[Work instruction] Quote the data below in full, minus the images.

[Data to examine]
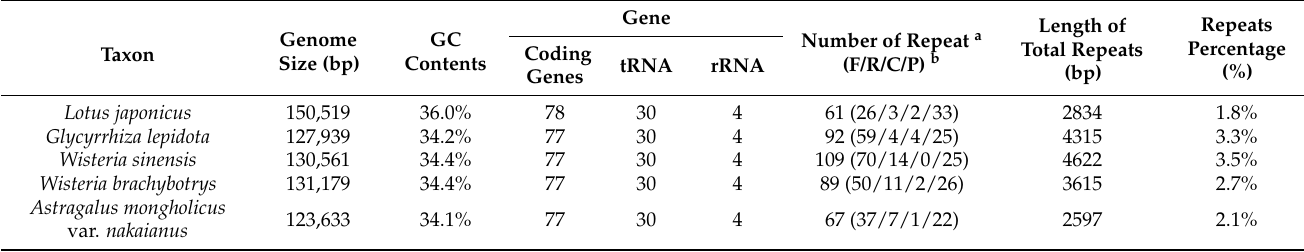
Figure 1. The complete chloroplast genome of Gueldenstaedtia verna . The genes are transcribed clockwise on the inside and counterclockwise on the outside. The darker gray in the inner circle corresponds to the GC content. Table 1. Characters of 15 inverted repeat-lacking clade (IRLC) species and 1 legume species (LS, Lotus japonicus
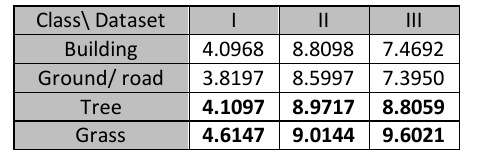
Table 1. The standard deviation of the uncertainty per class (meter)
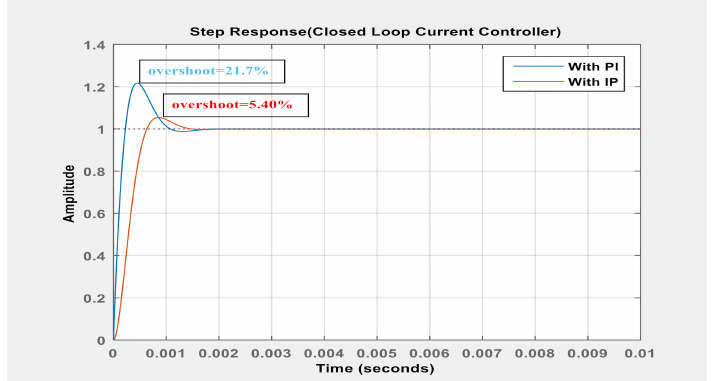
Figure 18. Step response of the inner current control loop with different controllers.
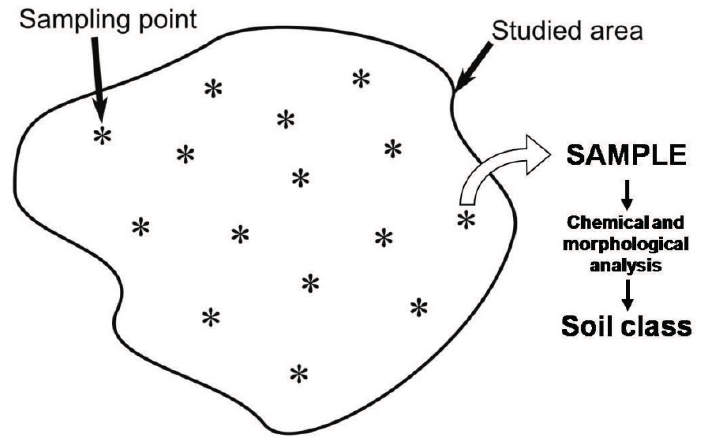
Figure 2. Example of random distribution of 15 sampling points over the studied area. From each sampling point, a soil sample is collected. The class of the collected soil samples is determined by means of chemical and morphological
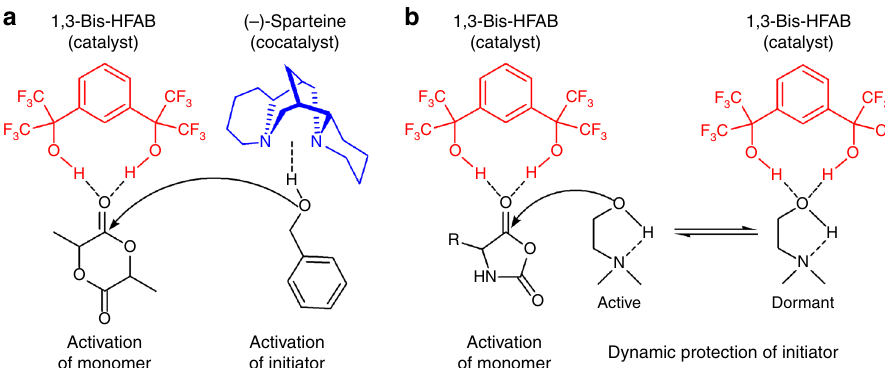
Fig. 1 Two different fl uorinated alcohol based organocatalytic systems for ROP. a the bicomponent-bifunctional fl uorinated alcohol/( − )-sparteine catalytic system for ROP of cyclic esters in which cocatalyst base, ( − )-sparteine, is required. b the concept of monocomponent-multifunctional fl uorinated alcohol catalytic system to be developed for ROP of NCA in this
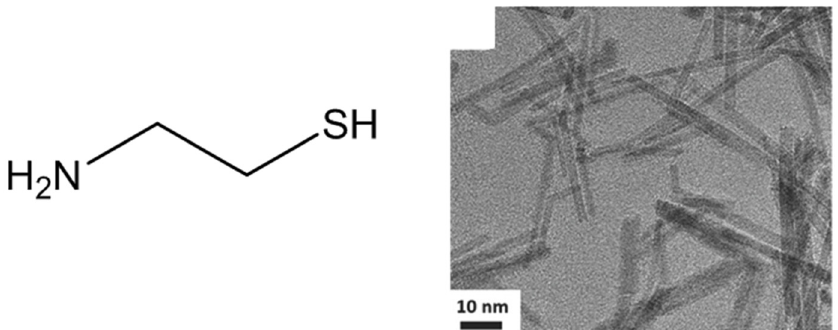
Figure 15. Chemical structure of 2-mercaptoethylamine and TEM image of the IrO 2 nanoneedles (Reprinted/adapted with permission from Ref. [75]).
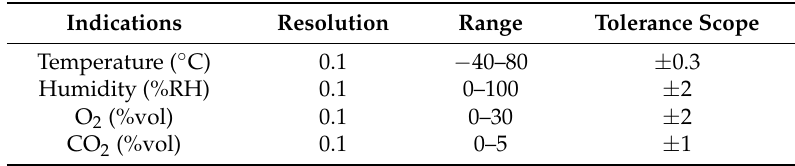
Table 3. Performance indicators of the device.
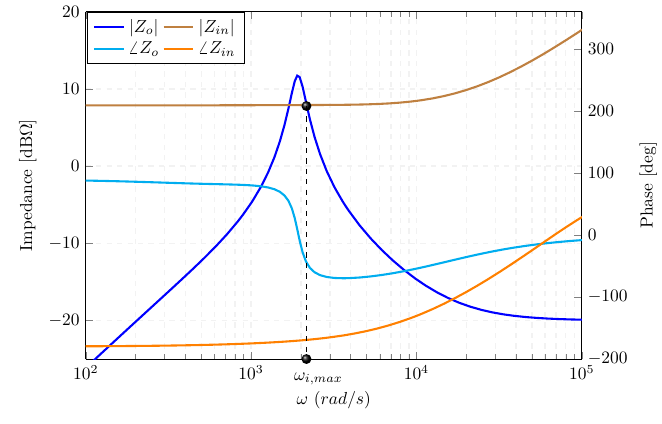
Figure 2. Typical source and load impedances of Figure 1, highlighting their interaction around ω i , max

[Solution to this exercise]
Figure 1. The complete chloroplast genome of Gueldenstaedtia verna . The genes are transcribed clockwise on the inside and counterclockwise on the outside. The darker gray in the inner circle corresponds to the GC content. Table 1. Characters of 15 inverted repeat-lacking clade (IRLC) species and 1 legume species (LS, Lotus japonicus
Table 1. The standard deviation of the uncertainty per class (meter)
Figure 18. Step response of the inner current control loop with different controllers.
Figure 2. Example of random distribution of 15 sampling points over the studied area. From each sampling point, a soil sample is collected. The class of the collected soil samples is determined by means of chemical and morphological
Fig. 1 Two different fl uorinated alcohol based organocatalytic systems for ROP. a the bicomponent-bifunctional fl uorinated alcohol/( − )-sparteine catalytic system for ROP of cyclic esters in which cocatalyst base, ( − )-sparteine, is required. b the concept of monocomponent-multifunctional fl uorinated alcohol catalytic system to be developed for ROP of NCA in this
Figure 15. Chemical structure of 2-mercaptoethylamine and TEM image of the IrO 2 nanoneedles (Reprinted/adapted with permission from Ref. [75]).
Table 3. Performance indicators of the device.
Figure 2. Typical source and load impedances of Figure 1, highlighting their interaction around ω i , max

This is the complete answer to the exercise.